(Source records)
◆ ◆ ◆

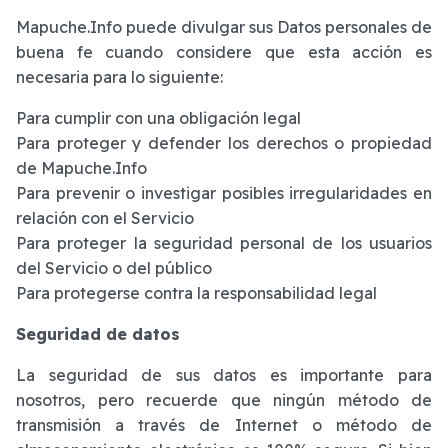
Mapuche.Info puede divulgar sus Datos personales de
buena fe cuando considere que esta acción es
necesaria para lo siguiente:
Para cumplir con una obligación legal
Para proteger y defender los derechos o propiedad
de Mapuche.Info
Para prevenir o investigar posibles irregularidades en
relación con el Servicio
Para proteger la seguridad personal de los usuarios
del Servicio o del público
Para protegerse contra la responsabilidad legal
Seguridad de datos
La seguridad de sus datos es importante para
nosotros, pero recuerde que ningún método de
transmisión a través de Internet o método de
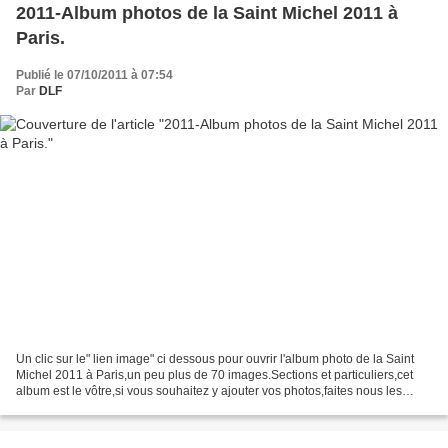
2011-Album photos de la Saint Michel 2011 à
Paris.
Publié le 07/10/2011 à 07:54
Par
DLF
Un clic sur le" lien image" ci dessous pour ouvrir l'album photo de la Saint
Michel 2011 à Paris,un peu plus de 70 images.Sections et particuliers,cet
album est le vôtre,si vous souhaitez y ajouter vos photos,faites nous les
parvenir,elles seront ajoutées,...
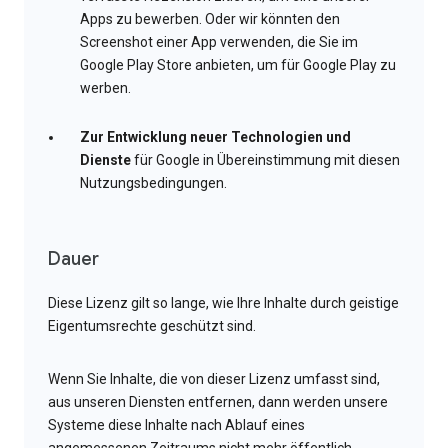
Apps zu bewerben. Oder wir könnten den
Screenshot einer App verwenden, die Sie im
Google Play Store anbieten, um für Google Play zu
werben.
Zur Entwicklung neuer Technologien und
Dienste
für Google in Übereinstimmung mit diesen
Nutzungsbedingungen.
Dauer
Diese Lizenz gilt so lange, wie Ihre Inhalte durch geistige
Eigentumsrechte geschützt sind.
Wenn Sie Inhalte, die von dieser Lizenz umfasst sind,
aus unseren Diensten entfernen, dann werden unsere
Systeme diese Inhalte nach Ablauf eines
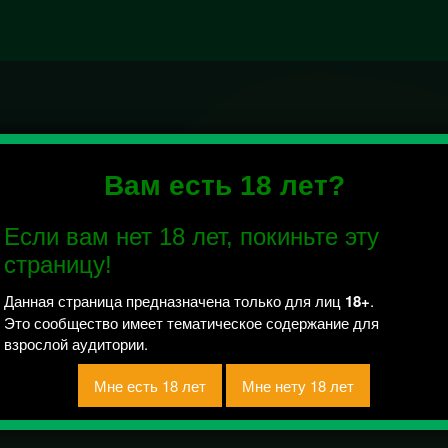
й отправлено / Рейтинг 0
Вам есть 18 лет?
Если вам нет 18 лет, покиньте эту
страницу!
Данная страница предназначена только для лиц
18+
.
Это сообщество имеет тематическое содержание для
взрослой аудитории.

◆ ◆ ◆

* **Problem to solve**
Copy each line above exactly. Images do not belong in the copy.

* **Written answer**
Mapuche.Info puede divulgar sus Datos personales de
buena fe cuando considere que esta acción es
necesaria para lo siguiente:
Para cumplir con una obligación legal
Para proteger y defender los derechos o propiedad
de Mapuche.Info
Para prevenir o investigar posibles irregularidades en
relación con el Servicio
Para proteger la seguridad personal de los usuarios
del Servicio o del público
Para protegerse contra la responsabilidad legal
Seguridad de datos
La seguridad de sus datos es importante para
nosotros, pero recuerde que ningún método de
transmisión a través de Internet o método de
2011-Album photos de la Saint Michel 2011 à
Paris.
Publié le 07/10/2011 à 07:54
Par
DLF
Un clic sur le" lien image" ci dessous pour ouvrir l'album photo de la Saint
Michel 2011 à Paris,un peu plus de 70 images.Sections et particuliers,cet
album est le vôtre,si vous souhaitez y ajouter vos photos,faites nous les
parvenir,elles seront ajoutées,...
Apps zu bewerben. Oder wir könnten den
Screenshot einer App verwenden, die Sie im
Google Play Store anbieten, um für Google Play zu
werben.
Zur Entwicklung neuer Technologien und
Dienste
für Google in Übereinstimmung mit diesen
Nutzungsbedingungen.
Dauer
Diese Lizenz gilt so lange, wie Ihre Inhalte durch geistige
Eigentumsrechte geschützt sind.
Wenn Sie Inhalte, die von dieser Lizenz umfasst sind,
aus unseren Diensten entfernen, dann werden unsere
Systeme diese Inhalte nach Ablauf eines
й отправлено / Рейтинг 0
Вам есть 18 лет?
Если вам нет 18 лет, покиньте эту
страницу!
Данная страница предназначена только для лиц
18+
.
Это сообщество имеет тематическое содержание для
взрослой аудитории.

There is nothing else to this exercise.